[DIRECTIONS] Starting at the beginning of the items and going on through the line with "We offer a wide", write out each line as a numbered list, skipping any blank lines.

[RECORDS SUPPLIED]

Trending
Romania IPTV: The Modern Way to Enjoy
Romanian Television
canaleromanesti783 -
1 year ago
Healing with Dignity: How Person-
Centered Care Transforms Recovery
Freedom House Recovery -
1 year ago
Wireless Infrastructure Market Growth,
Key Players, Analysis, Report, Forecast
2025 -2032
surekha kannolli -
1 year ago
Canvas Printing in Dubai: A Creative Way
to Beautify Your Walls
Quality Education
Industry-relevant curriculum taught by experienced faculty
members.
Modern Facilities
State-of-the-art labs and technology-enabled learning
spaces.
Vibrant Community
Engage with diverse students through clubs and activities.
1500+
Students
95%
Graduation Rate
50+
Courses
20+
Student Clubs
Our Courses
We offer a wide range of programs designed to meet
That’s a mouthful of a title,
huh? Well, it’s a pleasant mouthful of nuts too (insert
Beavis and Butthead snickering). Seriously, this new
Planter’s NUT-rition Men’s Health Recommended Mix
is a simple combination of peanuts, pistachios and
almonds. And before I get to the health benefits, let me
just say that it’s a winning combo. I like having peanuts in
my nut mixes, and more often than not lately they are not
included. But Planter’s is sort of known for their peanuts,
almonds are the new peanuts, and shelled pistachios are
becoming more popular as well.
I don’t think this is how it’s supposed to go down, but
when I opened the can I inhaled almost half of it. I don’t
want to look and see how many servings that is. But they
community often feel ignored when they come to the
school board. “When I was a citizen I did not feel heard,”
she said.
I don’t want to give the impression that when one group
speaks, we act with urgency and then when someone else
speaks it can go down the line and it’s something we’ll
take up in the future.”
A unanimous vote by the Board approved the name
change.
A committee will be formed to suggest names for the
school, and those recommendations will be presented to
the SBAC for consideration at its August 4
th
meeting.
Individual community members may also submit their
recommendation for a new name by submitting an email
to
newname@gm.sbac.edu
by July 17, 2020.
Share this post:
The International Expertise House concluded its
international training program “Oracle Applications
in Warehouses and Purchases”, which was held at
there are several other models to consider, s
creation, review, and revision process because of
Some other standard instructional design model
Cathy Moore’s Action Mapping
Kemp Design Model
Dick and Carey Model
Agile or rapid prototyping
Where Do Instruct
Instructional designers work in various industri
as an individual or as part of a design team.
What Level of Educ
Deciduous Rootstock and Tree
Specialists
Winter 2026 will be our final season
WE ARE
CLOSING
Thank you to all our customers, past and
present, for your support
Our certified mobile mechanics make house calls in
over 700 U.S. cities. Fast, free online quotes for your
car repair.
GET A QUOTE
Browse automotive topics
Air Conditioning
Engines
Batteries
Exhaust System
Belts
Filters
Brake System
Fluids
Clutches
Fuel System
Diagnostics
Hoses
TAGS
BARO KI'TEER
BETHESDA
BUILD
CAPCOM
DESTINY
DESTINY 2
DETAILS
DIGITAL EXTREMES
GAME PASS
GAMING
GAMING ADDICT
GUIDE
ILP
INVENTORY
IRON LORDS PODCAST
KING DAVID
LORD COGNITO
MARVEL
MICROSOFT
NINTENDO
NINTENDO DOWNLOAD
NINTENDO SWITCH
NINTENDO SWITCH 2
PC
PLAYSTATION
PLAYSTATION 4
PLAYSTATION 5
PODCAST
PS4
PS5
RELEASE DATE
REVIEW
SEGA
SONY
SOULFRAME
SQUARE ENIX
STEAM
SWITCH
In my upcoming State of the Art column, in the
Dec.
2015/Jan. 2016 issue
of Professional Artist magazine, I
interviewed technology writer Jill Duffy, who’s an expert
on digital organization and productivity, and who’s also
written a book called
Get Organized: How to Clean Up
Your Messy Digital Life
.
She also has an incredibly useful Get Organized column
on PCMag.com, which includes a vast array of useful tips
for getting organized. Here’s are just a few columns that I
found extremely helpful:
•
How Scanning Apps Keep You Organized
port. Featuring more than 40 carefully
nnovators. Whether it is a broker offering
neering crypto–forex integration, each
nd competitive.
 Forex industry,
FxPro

[REPLY]
1. Trending
2. Romania IPTV: The Modern Way to Enjoy
3. Romanian Television
4. canaleromanesti783 -
5. 1 year ago
6. Healing with Dignity: How Person-
7. Centered Care Transforms Recovery
8. Freedom House Recovery -
9. 1 year ago
10. Wireless Infrastructure Market Growth,
11. Key Players, Analysis, Report, Forecast
12. 2025 -2032
13. surekha kannolli -
14. 1 year ago
15. Canvas Printing in Dubai: A Creative Way
16. to Beautify Your Walls
17. Quality Education
18. Industry-relevant curriculum taught by experienced faculty
19. members.
20. Modern Facilities
21. State-of-the-art labs and technology-enabled learning
22. spaces.
23. Vibrant Community
24. Engage with diverse students through clubs and activities.
25. 1500+
26. Students
27. 95%
28. Graduation Rate
29. 50+
30. Courses
31. 20+
32. Student Clubs
33. Our Courses
34. We offer a wide range of programs designed to meet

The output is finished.